- Data excerpt
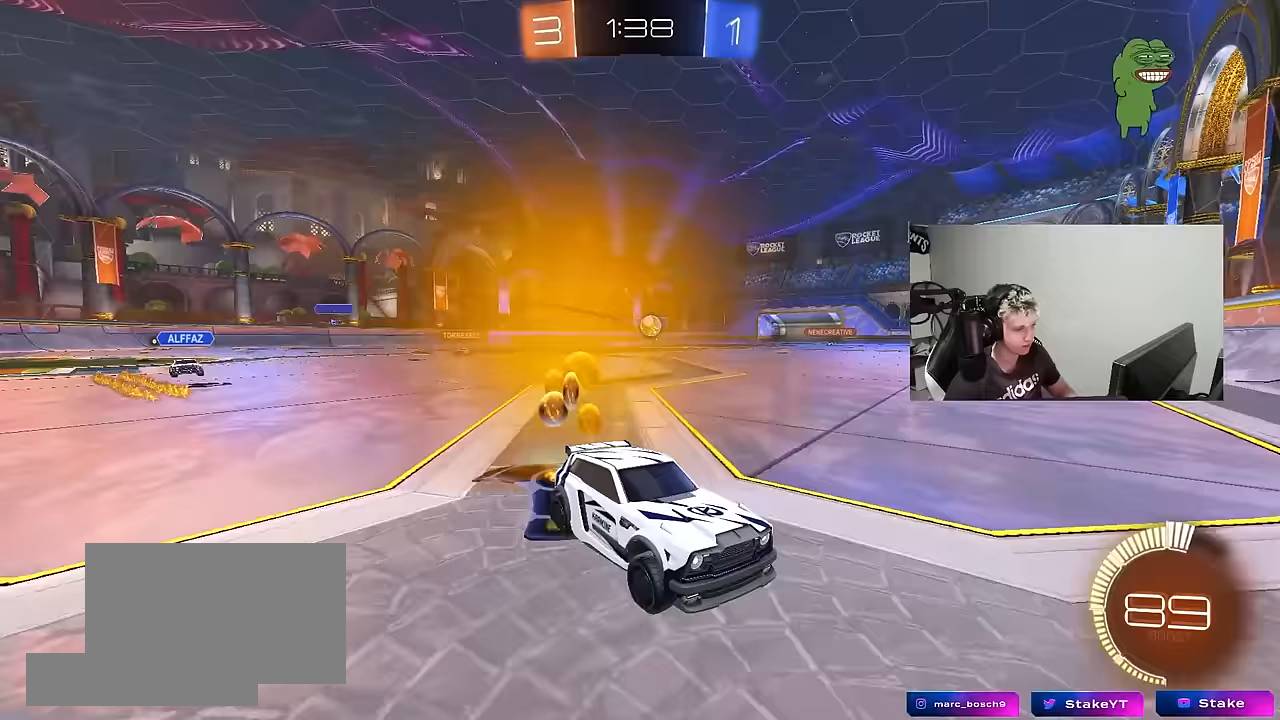
{"keys": ["a", "w"], "mouse": ["left"], "mouse_move": "down-left", "events": [[50, "a", "up"], [50, "s", "up"], [150, "d", "down"], [200, "s", "down"], [233, "d", "up"], [283, "a", "down"], [283, "s", "up"], [383, "mouse_left", "down"], [433, "w", "down"]]}
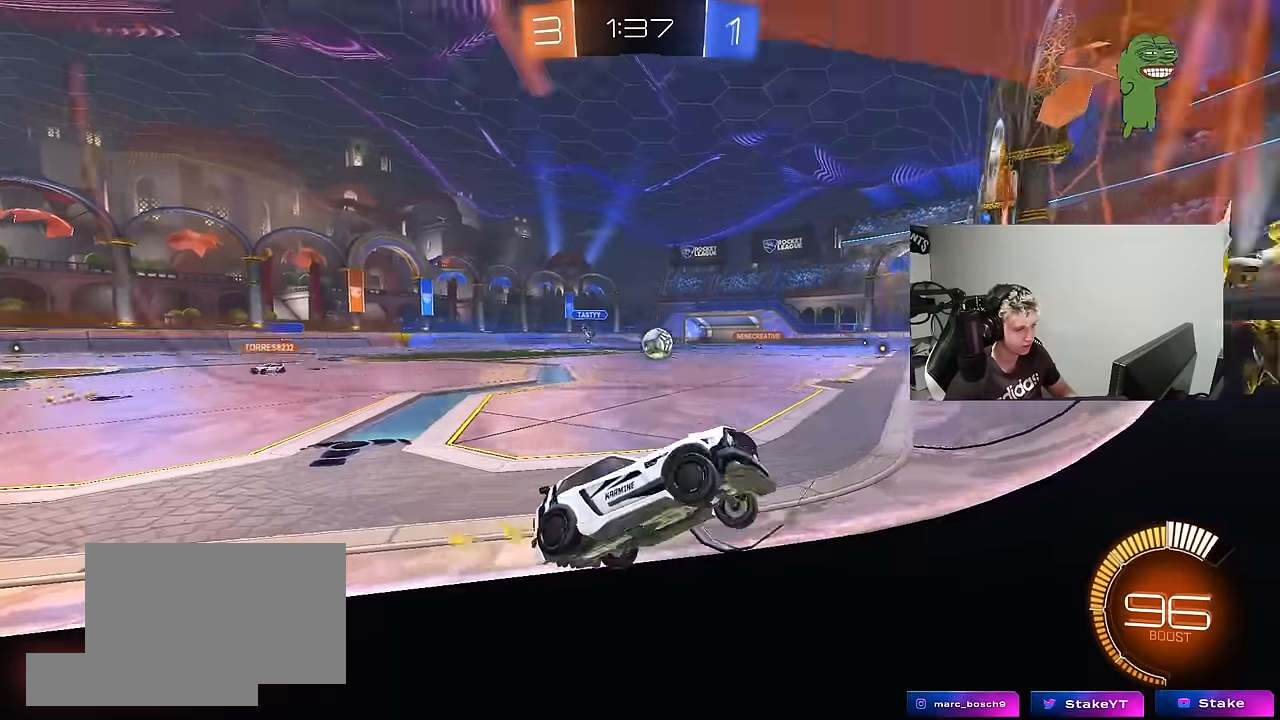
{"keys": ["w"], "mouse": ["left"], "mouse_move": "still", "events": [[17, "a", "up"], [67, "d", "down"], [117, "mouse_left", "up"], [167, "shift", "down"], [250, "shift", "up"], [300, "mouse_left", "down"], [483, "d", "up"]]}
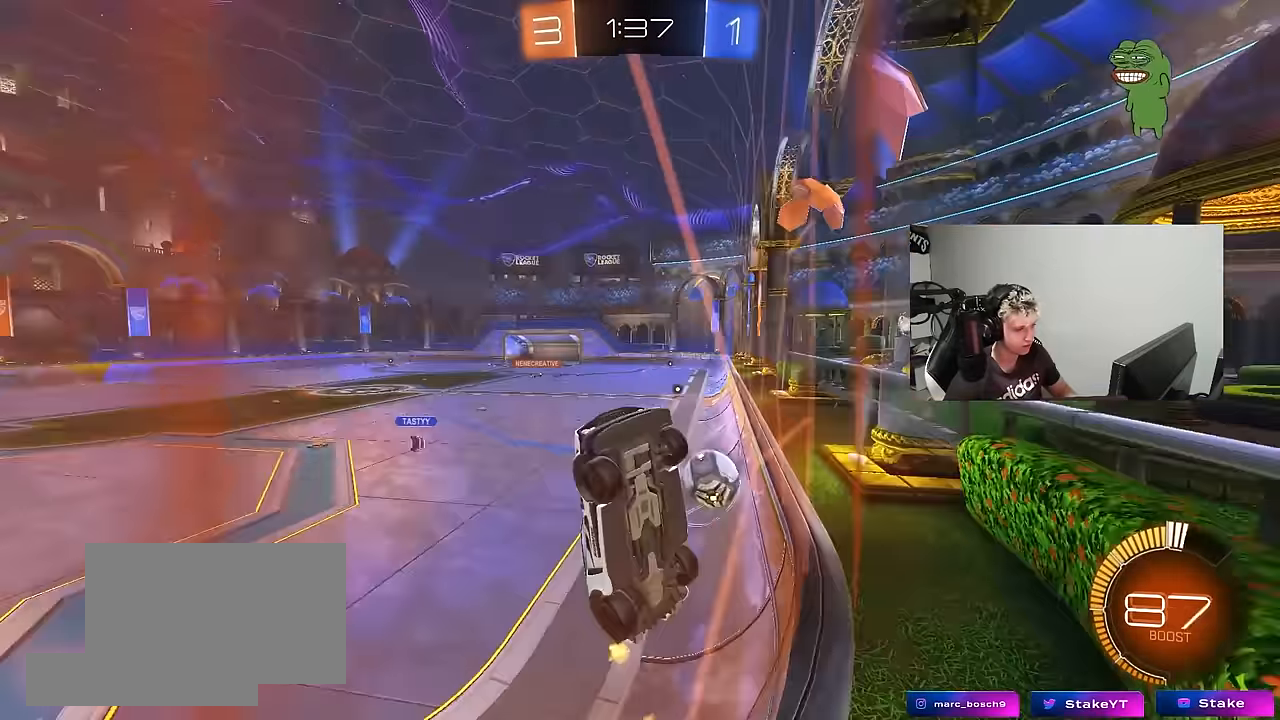
{"keys": ["a", "w"], "mouse": ["left"], "mouse_move": "still", "events": [[133, "d", "down"], [267, "d", "up"], [317, "mouse_left", "up"], [367, "a", "down"], [417, "mouse_left", "down"]]}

- Task statement
Without copying any picture, repeat the full listing above word for word.

- Problem solution
{"keys": ["a", "w"], "mouse": ["left"], "mouse_move": "down-left", "events": [[50, "a", "up"], [50, "s", "up"], [150, "d", "down"], [200, "s", "down"], [233, "d", "up"], [283, "a", "down"], [283, "s", "up"], [383, "mouse_left", "down"], [433, "w", "down"]]}
{"keys": ["w"], "mouse": ["left"], "mouse_move": "still", "events": [[17, "a", "up"], [67, "d", "down"], [117, "mouse_left", "up"], [167, "shift", "down"], [250, "shift", "up"], [300, "mouse_left", "down"], [483, "d", "up"]]}
{"keys": ["a", "w"], "mouse": ["left"], "mouse_move": "still", "events": [[133, "d", "down"], [267, "d", "up"], [317, "mouse_left", "up"], [367, "a", "down"], [417, "mouse_left", "down"]]}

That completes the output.